• **WHAT IS NEEDED**: Could you give the listing again exactly, without its pictures?

• **SUPPLIED MATERIAL**:

◇ ◇ ◇ ◇

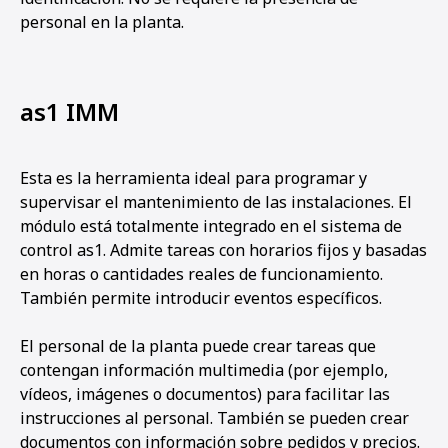
personal en la planta.
as1 IMM
Esta es la herramienta ideal para programar y
supervisar el mantenimiento de las instalaciones. El
módulo está totalmente integrado en el sistema de
control as1. Admite tareas con horarios fijos y basadas
en horas o cantidades reales de funcionamiento.
También permite introducir eventos específicos.
El personal de la planta puede crear tareas que
contengan información multimedia (por ejemplo,
vídeos, imágenes o documentos) para facilitar las
instrucciones al personal. También se pueden crear
documentos con información sobre pedidos y precios.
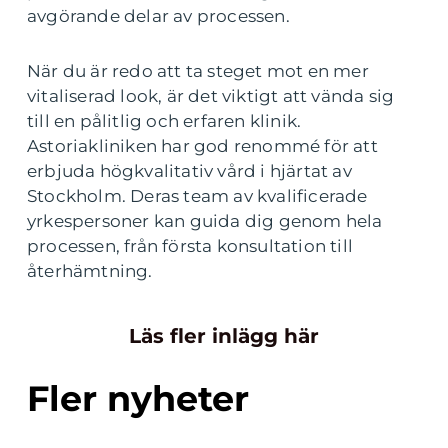
avgörande delar av processen.
När du är redo att ta steget mot en mer
vitaliserad look, är det viktigt att vända sig
till en pålitlig och erfaren klinik.
Astoriakliniken har god renommé för att
erbjuda högkvalitativ vård i hjärtat av
Stockholm. Deras team av kvalificerade
yrkespersoner kan guida dig genom hela
processen, från första konsultation till
återhämtning.
Läs fler inlägg här
Fler nyheter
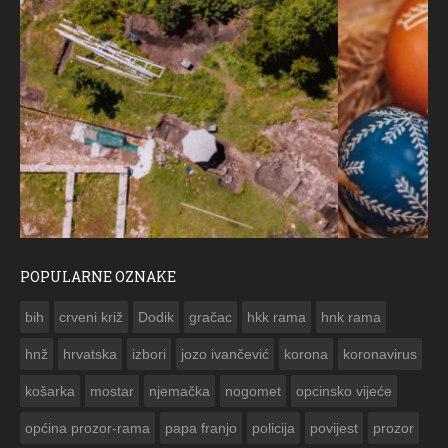
POPULARNE OZNAKE
ČESTITKA RAMSKOG VJESNIKA ZA USKRS 2023. GODINE
bih
crveni križ
Dodik
gračac
hkk rama
hnk rama


hnž
hrvatska
izbori
jozo ivančević
korona
koronavirus
košarka
mostar
njemačka
nogomet
opcinsko vijeće
općina prozor-rama
papa franjo
policija
povijest
prozor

◇ ◇ ◇ ◇

• **ANSWER FOR THIS EXERCISE**:
personal en la planta.
as1 IMM
Esta es la herramienta ideal para programar y
supervisar el mantenimiento de las instalaciones. El
módulo está totalmente integrado en el sistema de
control as1. Admite tareas con horarios fijos y basadas
en horas o cantidades reales de funcionamiento.
También permite introducir eventos específicos.
El personal de la planta puede crear tareas que
contengan información multimedia (por ejemplo,
vídeos, imágenes o documentos) para facilitar las
instrucciones al personal. También se pueden crear
documentos con información sobre pedidos y precios.
avgörande delar av processen.
När du är redo att ta steget mot en mer
vitaliserad look, är det viktigt att vända sig
till en pålitlig och erfaren klinik.
Astoriakliniken har god renommé för att
erbjuda högkvalitativ vård i hjärtat av
Stockholm. Deras team av kvalificerade
yrkespersoner kan guida dig genom hela
processen, från första konsultation till
återhämtning.
Läs fler inlägg här
Fler nyheter
POPULARNE OZNAKE
ČESTITKA RAMSKOG VJESNIKA ZA USKRS 2023. GODINE
bih
crveni križ
Dodik
gračac
hkk rama
hnk rama


hnž
hrvatska
izbori
jozo ivančević
korona
koronavirus
košarka
mostar
njemačka
nogomet
opcinsko vijeće
općina prozor-rama
papa franjo
policija
povijest
prozor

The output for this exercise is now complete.